• Household object change records:
⁂

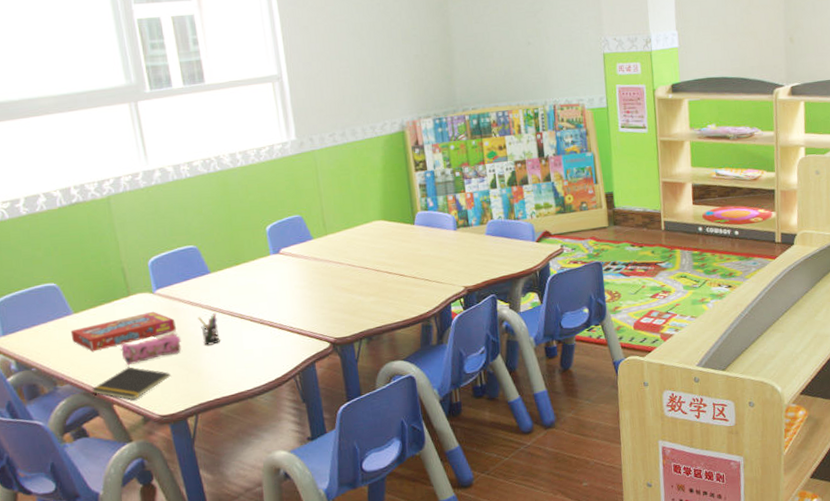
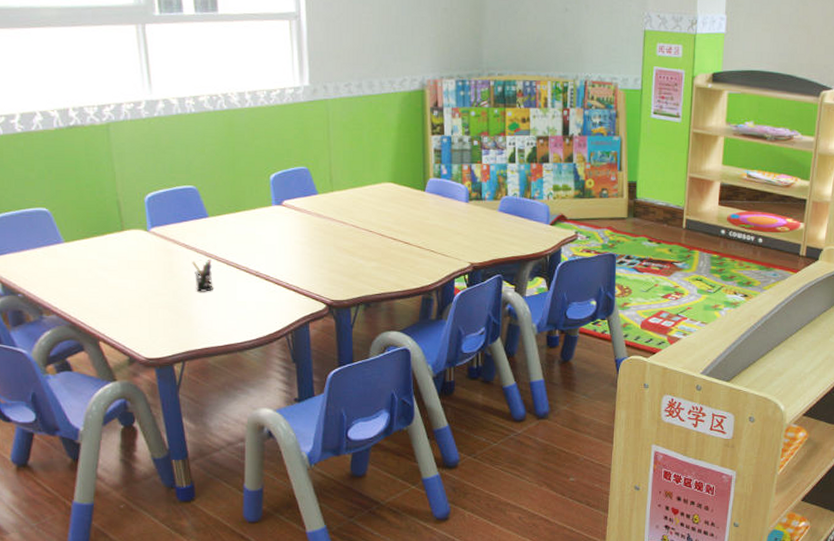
snack box: present [70,311,176,352] -> none [60,250,169,284]
notepad: present [91,367,171,400] -> none [78,304,160,339]
pencil case: present [120,332,182,365] -> none [111,274,174,302]

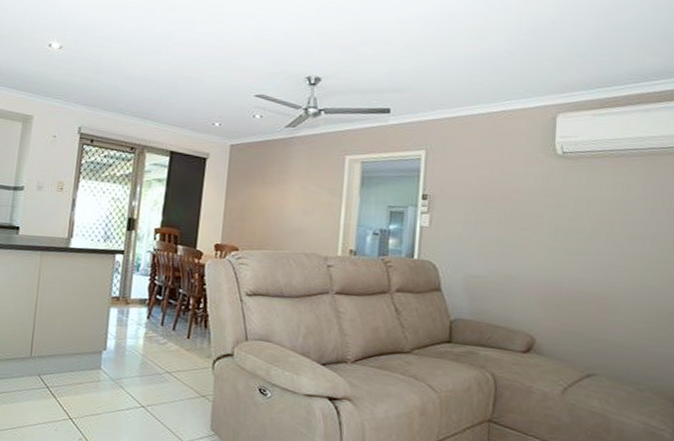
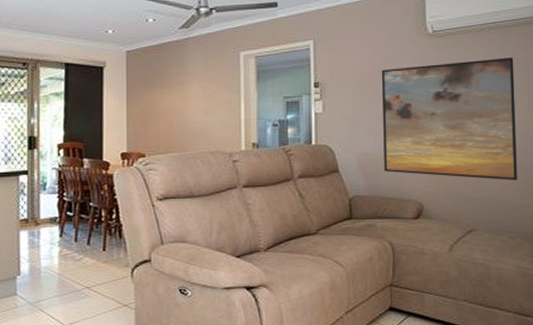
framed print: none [493,188,658,327] -> present [381,58,517,181]

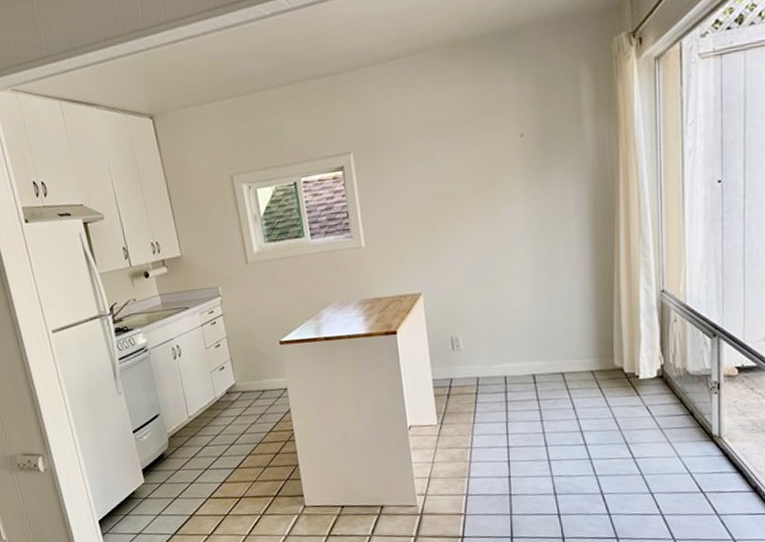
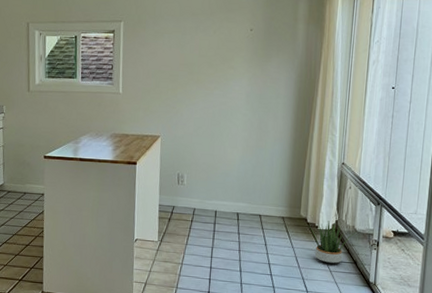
potted plant: none [625,366,688,421] -> present [308,221,355,264]

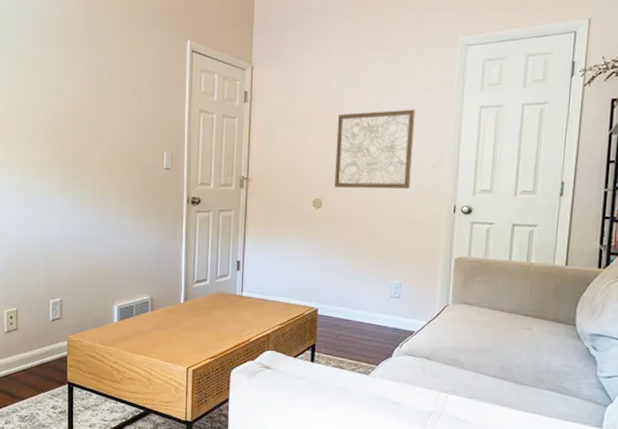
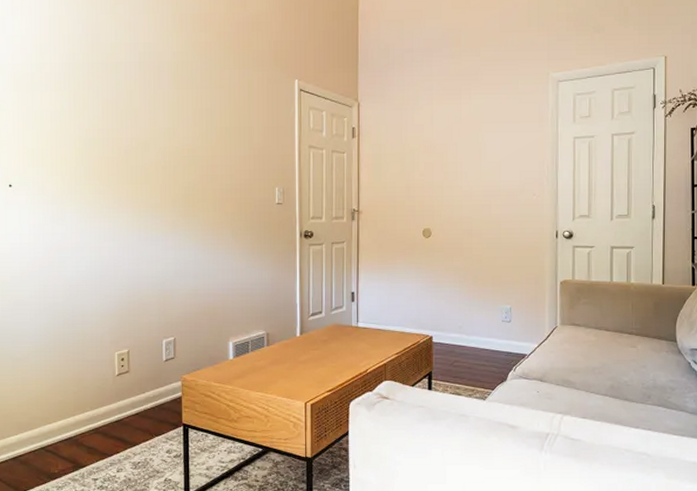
wall art: present [334,109,416,189] -> none [442,141,515,218]

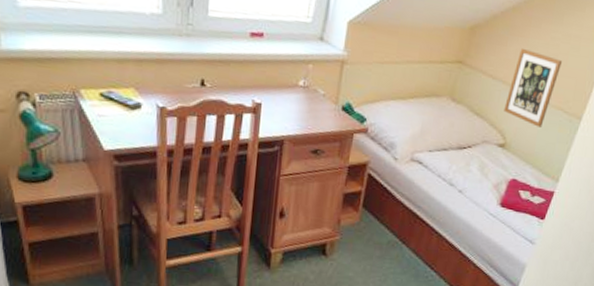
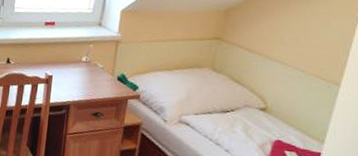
picture frame: present [504,47,563,128] -> none [262,25,315,93]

⁂

• Written task: From the line with "pencil case: present" to the final line of the entries above, reproduce each line exactly and nothing else; the pictures stay out.

• Answer:
pencil case: present [120,332,182,365] -> none [111,274,174,302]

framed print: none [493,188,658,327] -> present [381,58,517,181]

potted plant: none [625,366,688,421] -> present [308,221,355,264]

wall art: present [334,109,416,189] -> none [442,141,515,218]

picture frame: present [504,47,563,128] -> none [262,25,315,93]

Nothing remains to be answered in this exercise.